The Morrison formation is special because it is home to some of the biggest and most well preserved dinosaur bones in the world. On July 4th 1900, Elmer Riggs found and ultimately excavated the remains of an Apatosaurus (also known as a Brontosaurus) from Dinosaur Hill near the West entrance station. He also unearthed the first Brachiosaurus which was the largest dinosaur discovered for 70 years. You can find the Morrison Formation right above the rounded, salmon colored Entrada layer that is at or near road level throughout most of Rim Rock Drive.
Upper Ute Canyon
Ute Canyon is named for the native Ute tribe of Native Americans who lived and traveled through Colorado National Monument into the 19th century. Ute canyon is one of the deepest canyons in the monument characterized by its towering sheer cliffs. If you visit on a rainy day, you may even see the flash floods that have created these awe-inspiring canyons.

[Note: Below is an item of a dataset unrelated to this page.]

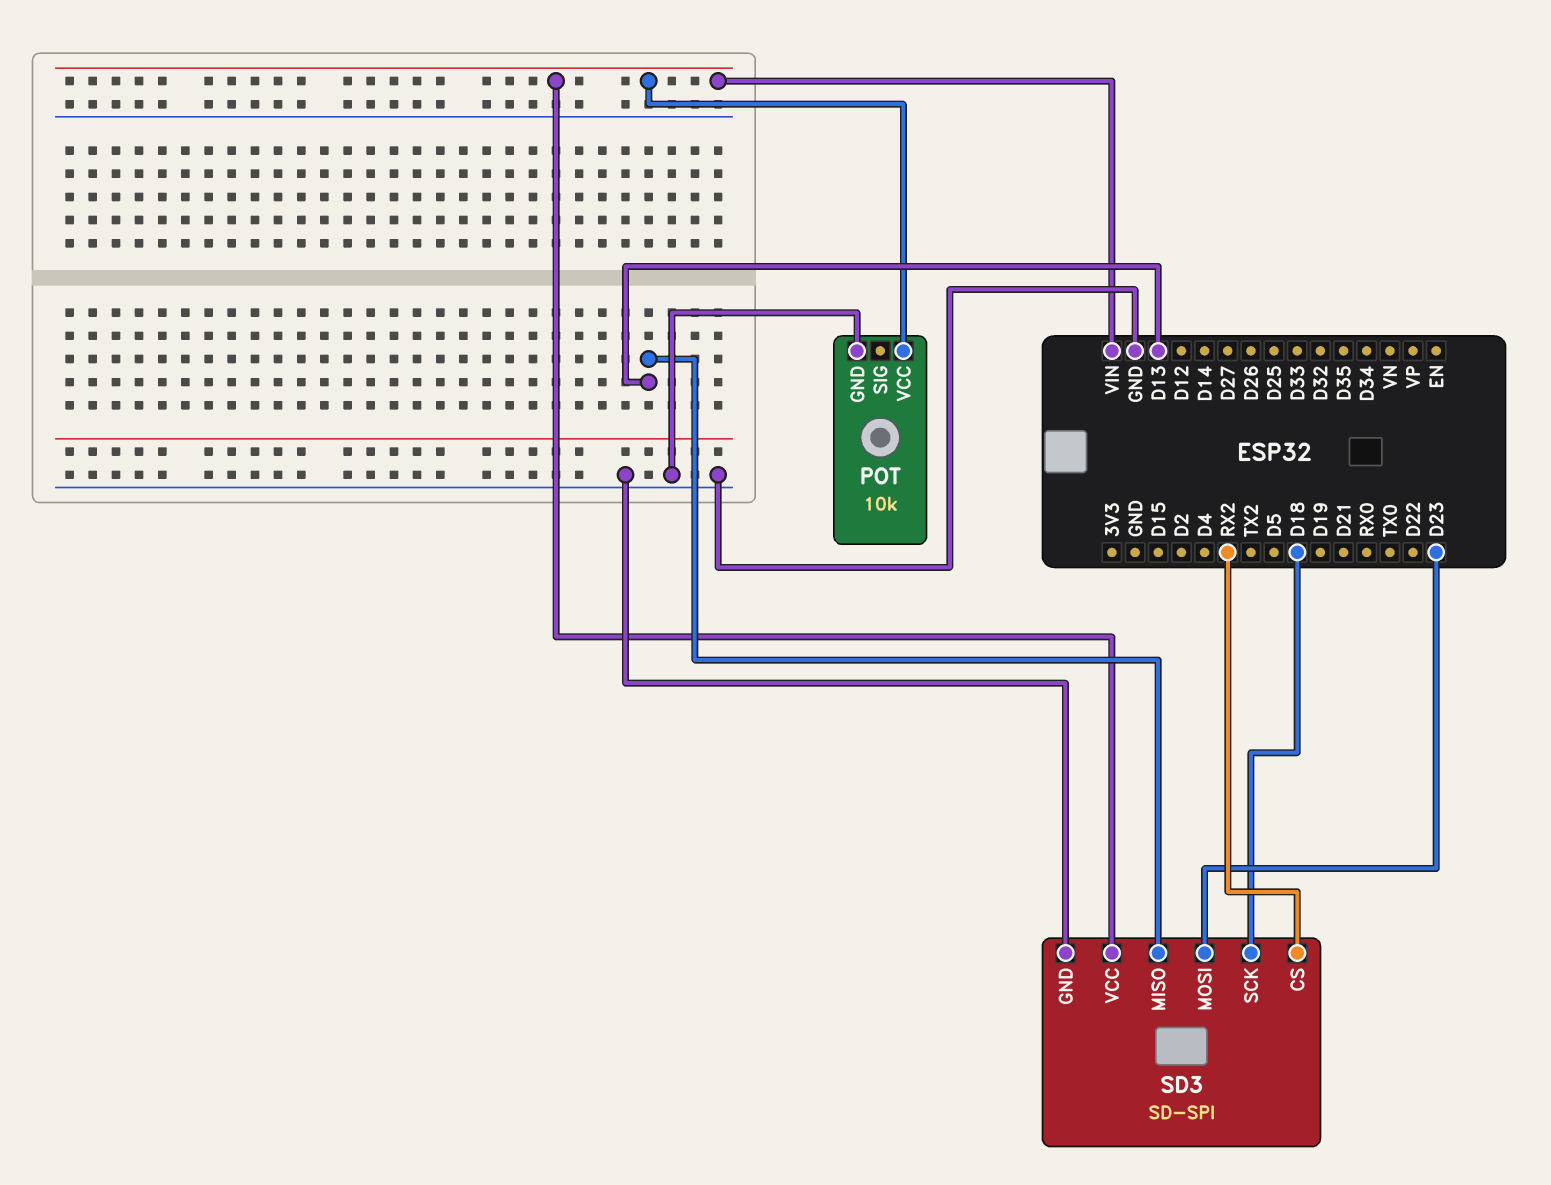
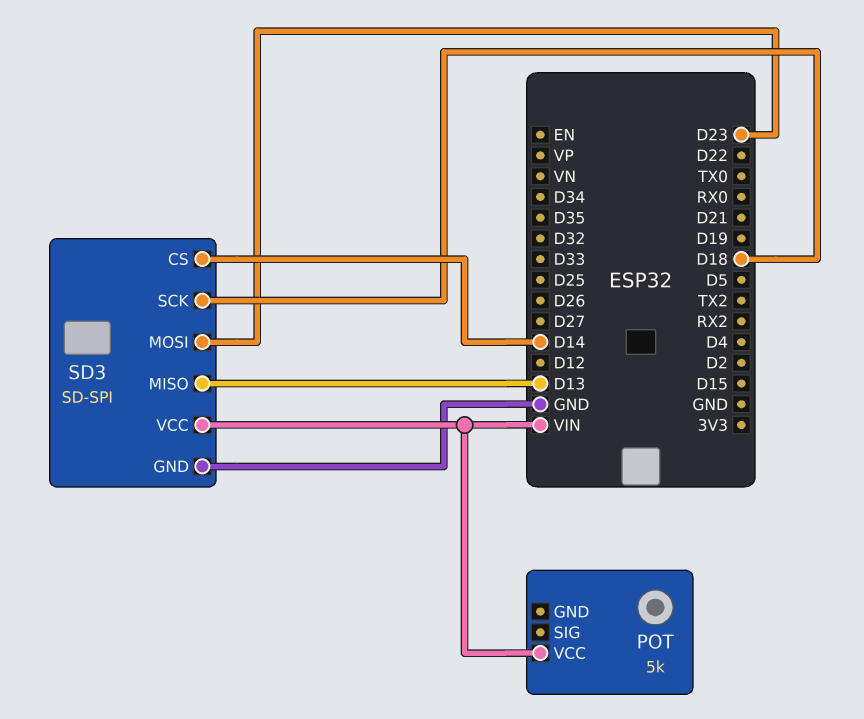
POT: 10k -> 5k
POT pin GND: GND -> none
SD3 pin CS: RX2 -> D14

Red Canyon is a great example of a hanging canyon. The uplift that created the Colorado Plateau created the conditions for the formation of hanging canyons. At first, flash floods eroded the softer sedimentary rocks down to the harder erosion resistant Precambrian basement layer. This created wide canyons. As the area continued to uplift, the valley floor remained as the 1.7 billion year old basement layer continued to rise, creating an elevated or “hanging” canyon above the Grand Valley.
Upper Serpent’s Trail
Serpents Trail was the first road to provide access to the Colorado National Monument. The first Serpents Trail, known as the “Serpentine Trail” was a foot/horse path built by John Otto. It was later widened to accommodate horse carriages, and later automobiles. The first automobiles to use Serpents Trail had to drive up backwards due to their gravity fed fuel systems. After the construction of Rim Rock Drive, the road was closed to traffic and turned into a hiking trail.
Devil’s Kitchen Trailhead
The Devil’s Kitchen Trailhead is located 0.2 miles from the East entrance. It provides access to Devil’s Kitchen Trail, Echo Canyon, No Thoroughfare Canyon, Old Gordon Trail, and Serpent’s Trail. Devil’s Kitchen Picnic Area is located across the road. The picnic area offers potable water, bathrooms, and a shaded picnic area.